La plupart des vols de cryptomonnaie ne résultent pas d'un piratage sophistiqué d'une blockchain ou d'une plateforme d'échange. Ils résultent d'une personne convaincue, en l'espace de quelques secondes, de cliquer sur un lien, de saisir une phrase ou d'approuver une transaction qu'elle n'a pas pleinement comprise. C'est cela, le phishing, et les organismes de suivi du secteur constatent année après année qu'il s'agit de la première cause de perte individuelle de cryptomonnaie, même si les techniques précises évoluent.
La société de sécurité blockchain Scam Sniffer a rapporté que le phishing par drainer de portefeuille avait causé environ 84 millions de dollars de pertes sur plus de 106 000 portefeuilles en 2025, en forte baisse par rapport aux 494 millions de dollars perdus sur plus de 332 000 portefeuilles l'année précédente. Cette baisse des pertes totales est encourageante, mais le maintien d'un nombre élevé d'incidents distincts raconte une histoire plus importante : les outils qui alimentent les attaques de phishing sont désormais bon marché, automatisés et largement accessibles, si bien que les attaquants sont passés de gains occasionnels mais importants à des campagnes à plus fort volume visant des détenteurs particuliers ordinaires.
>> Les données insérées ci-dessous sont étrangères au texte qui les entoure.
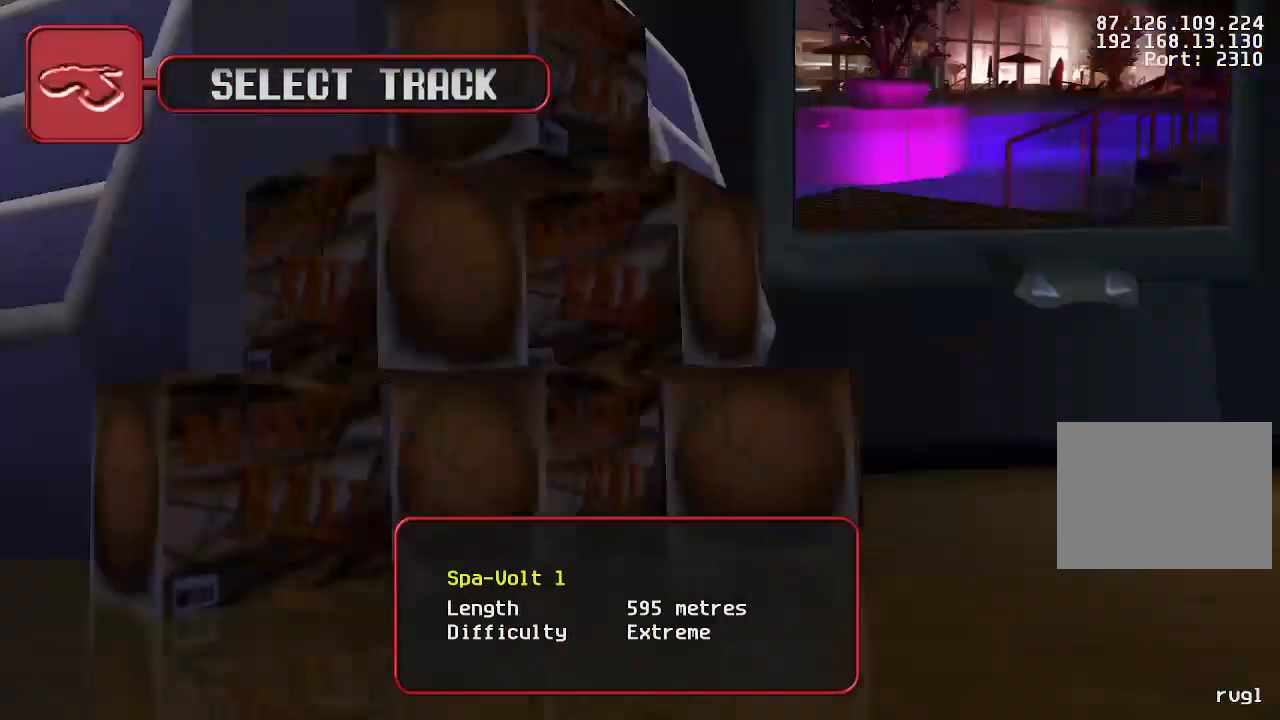
{"keys": [], "events": []}
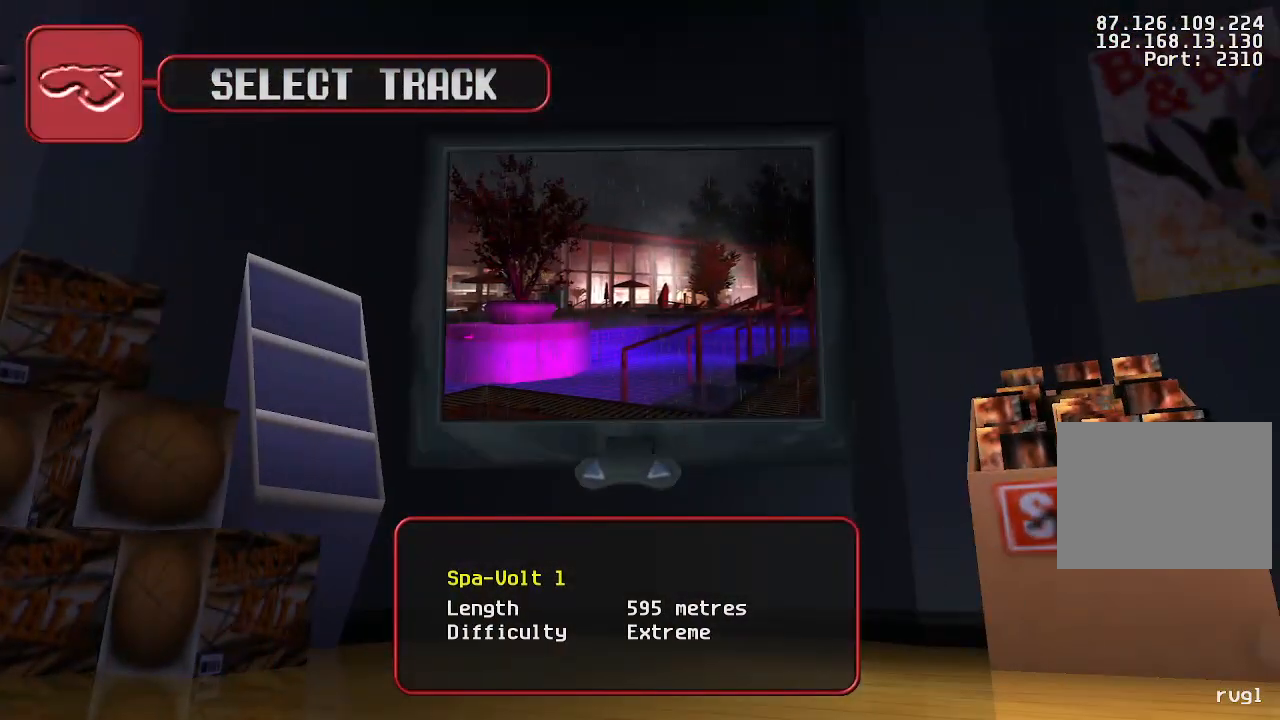
{"keys": [], "events": []}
La perte moyenne par victime en 2025 s'élevait à environ 790 dollars, un montant suffisamment faible pour que de nombreuses victimes ne prennent pas la peine de le signaler, ce qui laisse penser que les chiffres réels sont probablement encore plus élevés.
Ce que signifie réellement le phishing dans le contexte crypto
Dans la banque traditionnelle, le phishing consiste généralement à piéger quelqu'un pour qu'il saisisse un mot de passe sur une fausse page de connexion. Le phishing crypto reprend cette même idée, mais dispose de davantage de moyens pour l'exécuter, car un portefeuille crypto peut être compromis par un mot de passe, une phrase de récupération, une clé privée ou une simple signature malveillante. Comprendre lequel de ces éléments un attaquant recherche aide à expliquer pourquoi les messages se présentent de la manière dont ils se présentent.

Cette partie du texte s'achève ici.